逞しい幹から伸びる葉は、細やかな筆使いによって葉の擦れ合う音までもが聞こえてくるようです。光が当たる左側は薄く柔らかく、陰となる右側は葉の重なりも相まってより密度の高い画面となっています。水彩ならではの透明感が活かされていますね。
左下の道から祠、そして大樹から空へと視線が広がるように導かれる構成も美しく、場所の広がりや空気感が感じられます。遠くには淡く山並みも描かれており、行ったことのない場所なのにどこか懐かしさを感じさせる、まさに日本の原風景ですね。

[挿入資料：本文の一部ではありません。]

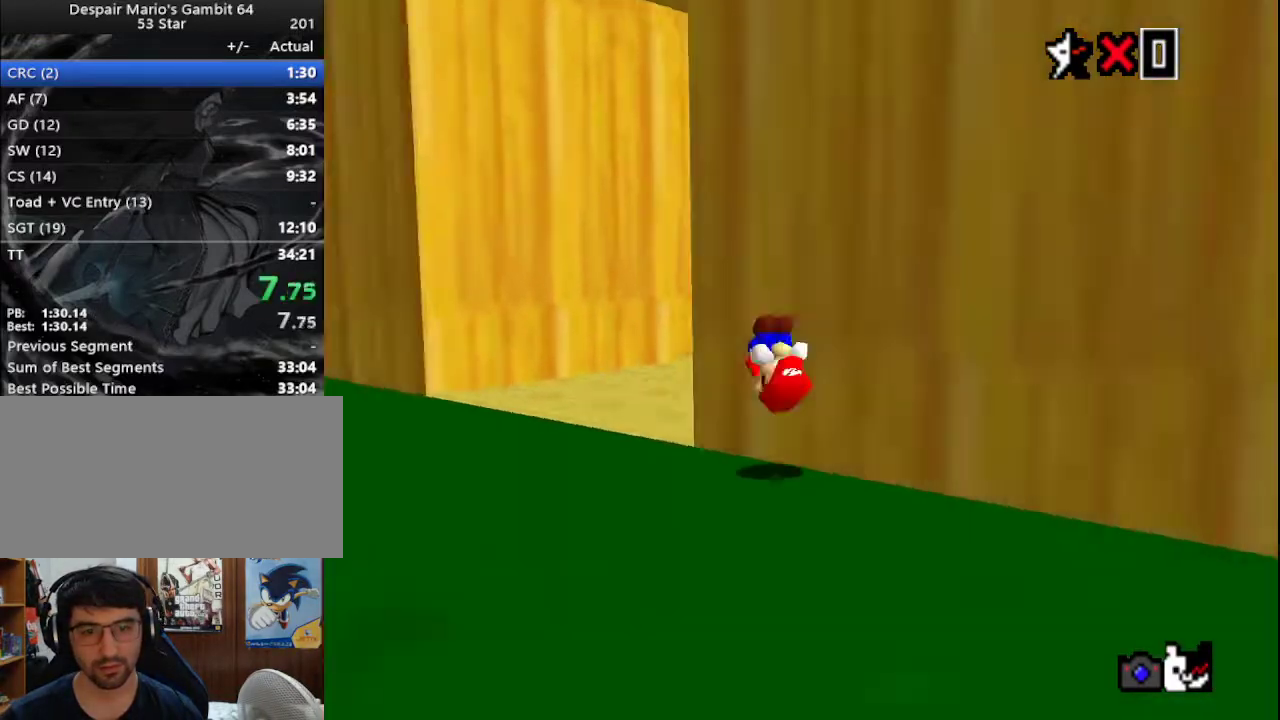
{"buttons": [], "left_stick": "up", "events": [[83, "C_LEFT", "up"]]}
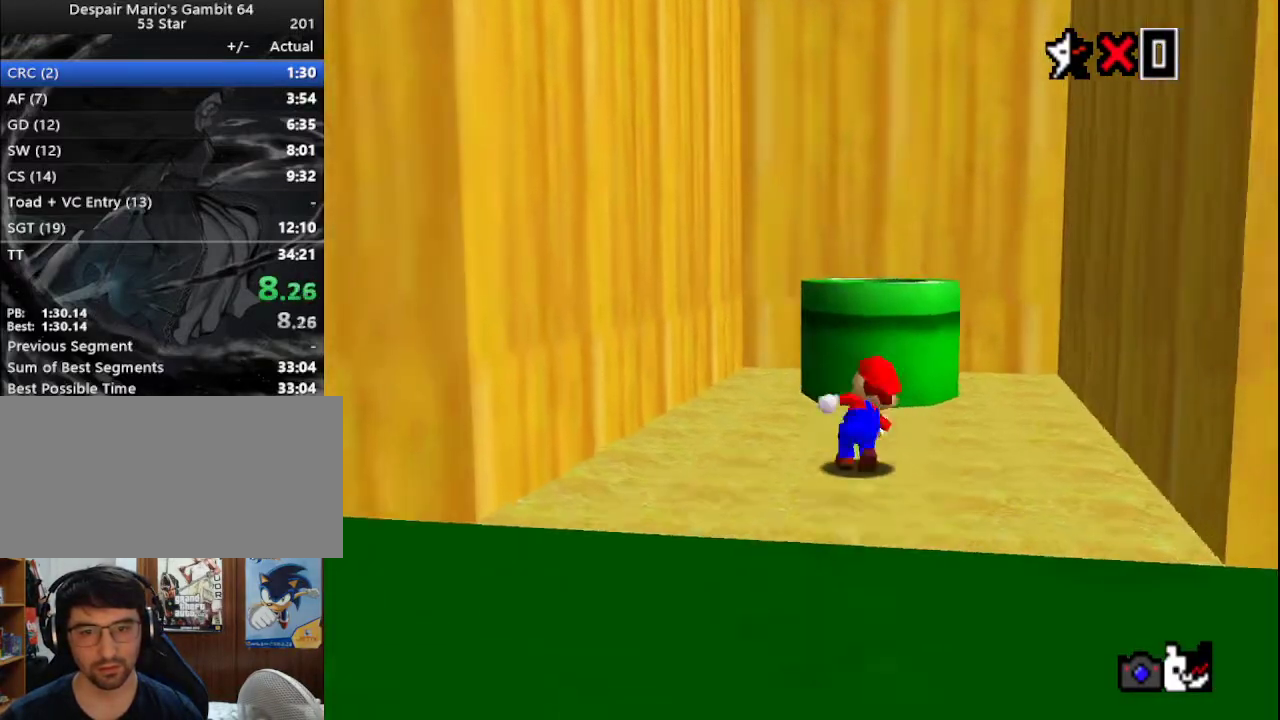
{"buttons": [], "left_stick": "down", "events": [[33, "A", "down"], [183, "A", "up"], [250, "B", "down"], [333, "B", "up"], [333, "left_stick", "down-right"], [467, "left_stick", "down"]]}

最後まで粘り強く描き込まれました。筆使いの一つ一つから、制作姿勢が伝わってくるようです。今後の作品も楽しみにしております。

移り行く景色

豊嶋 透明水彩

1月は海外に留学している兄の所に遊びに行っていたせいでお休み頂いており、お久し振りとなりました大志です。
今回は豊嶋さんの透明水彩による風景画をご紹介します。水辺に映り込む木々と、色づいた季節の移ろいを描いた作品です。

画面いっぱいに広がる木々の鮮やかな色彩が印象的で、赤やオレンジ、緑といった複数の色が重なり合いながら、豊かな季節感を生み出しています。水面にはその風景が反射するように描かれ、現実の景色と、その揺らぎを含んだもうひとつの世界が同時に存在しているような、不思議な奥行きを感じさせます。

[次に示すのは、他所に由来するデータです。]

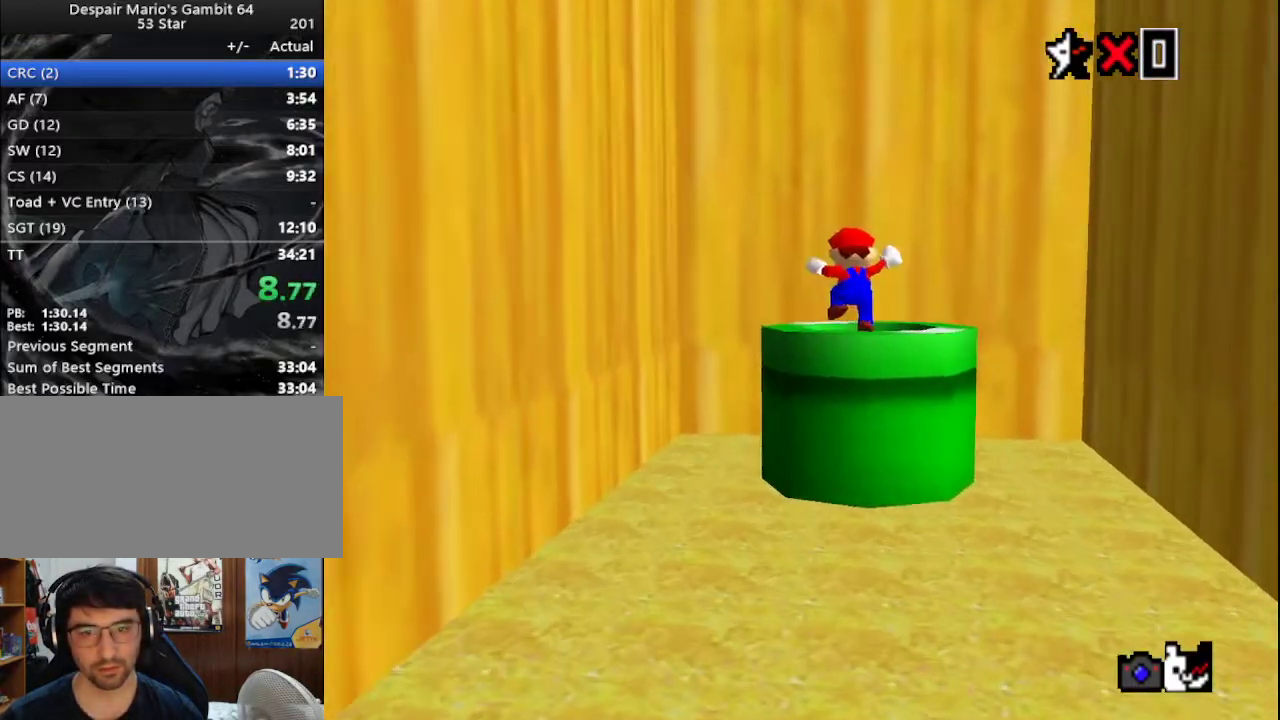
{"buttons": [], "left_stick": "center", "events": [[133, "B", "down"], [183, "B", "up"], [217, "B", "down"], [283, "B", "up"], [383, "left_stick", "center"]]}
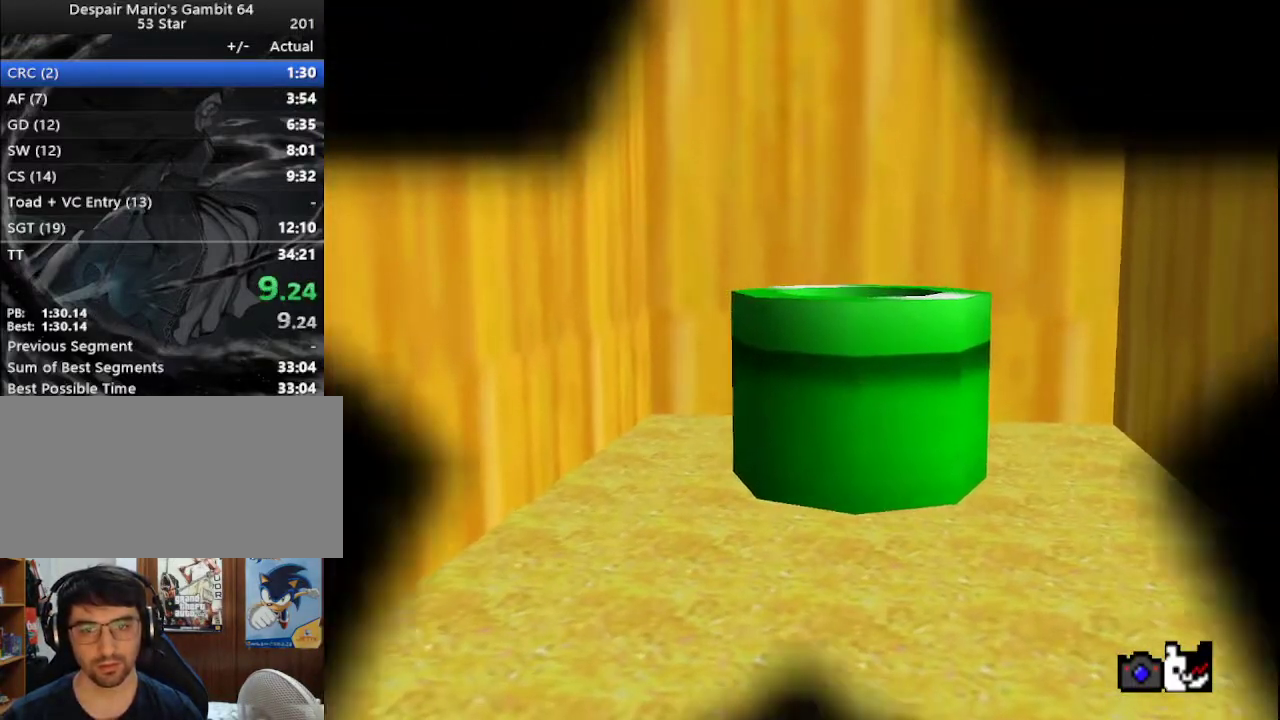
{"buttons": [], "left_stick": "center", "events": [[417, "A", "down"], [450, "A", "up"]]}
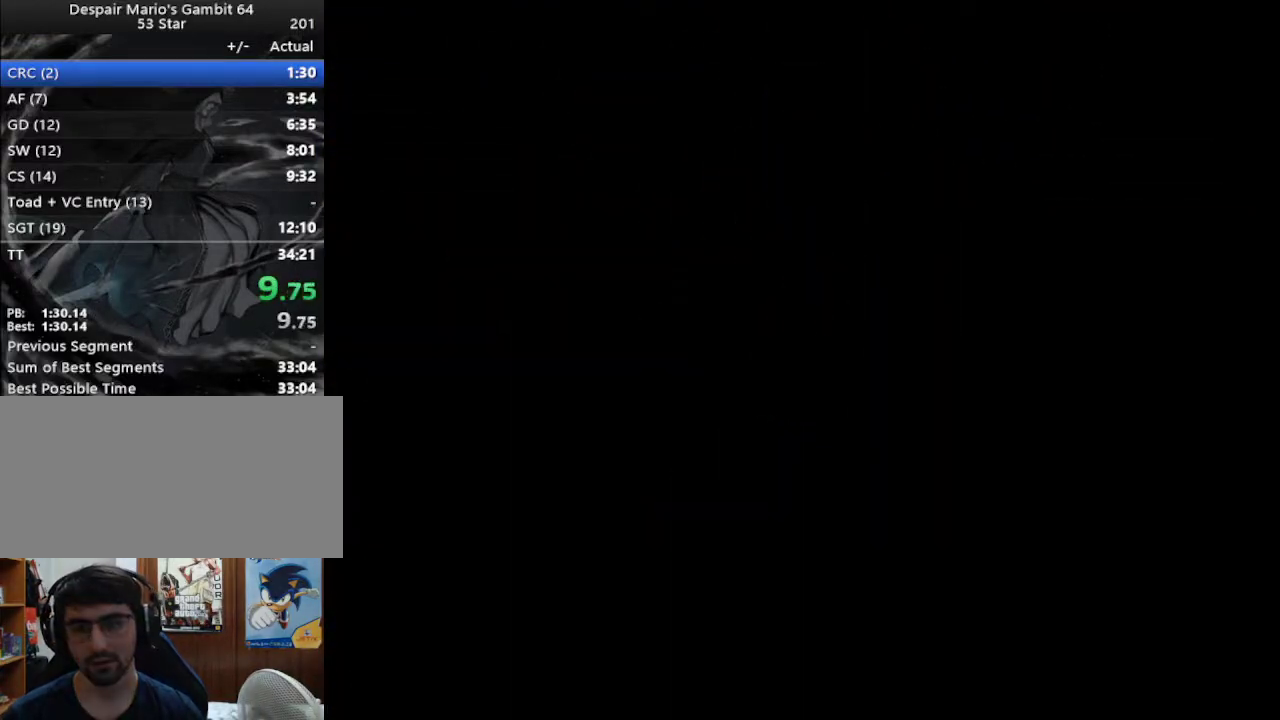
{"buttons": [], "left_stick": "center", "events": [[50, "A", "down"], [133, "A", "up"], [183, "A", "down"], [250, "A", "up"], [300, "A", "down"], [383, "A", "up"], [450, "A", "down"], [500, "A", "up"]]}
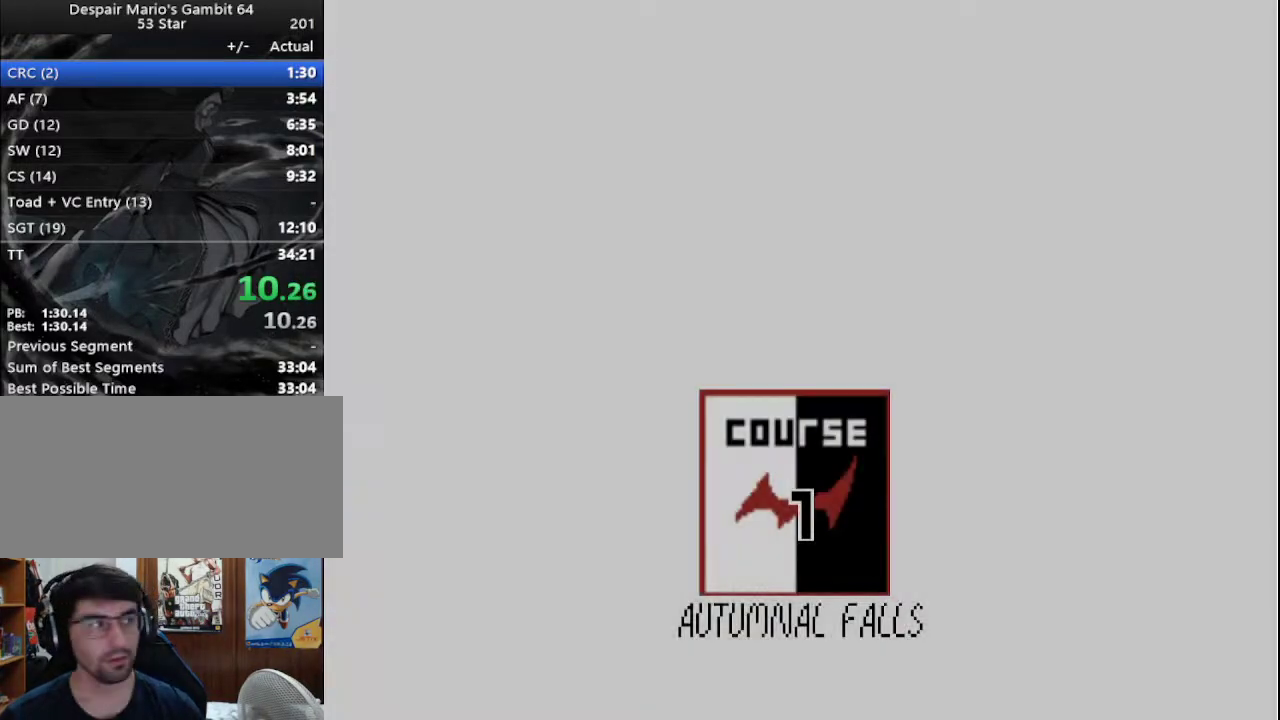
{"buttons": ["A"], "left_stick": "center", "events": [[67, "A", "down"], [233, "A", "up"], [267, "A", "down"], [350, "A", "up"], [383, "A", "down"], [417, "A", "up"], [450, "A", "down"]]}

透明水彩ならではのにじみや重なりを生かしながら、色を大胆に置きつつも全体の調和が崩れていない点に、豊嶋さんの色彩感覚の確かさが伺えます。特に水面部分では、形を細かく描き込みすぎず、彩度を落とした暗い色と水平にひく荒い筆致によって反射の印象を表現しており、水のゆったりと流れるさまや静けさが自然に伝わってきますね。

水彩を始めたばかりの豊嶋さんは、最初に静物画を制作していました。モチーフを一つひとつ丁寧に捉える作品と、こうした風景画とではアプローチは異なりますが、色の選び方や画面全体のバランス感覚といった点では共通する部分も多く見られます。それぞれの制作で培われた感覚を行き来しながら、表現の幅を少しずつ広げていってください。
そうしている内に、自分がどんな色や構図・モチーフに惹かれているも見えてくると思います。いつも新しい発見を楽しみながら制作していらっしゃる豊嶋さん。そんな姿勢も作品の魅力となっていくでしょう。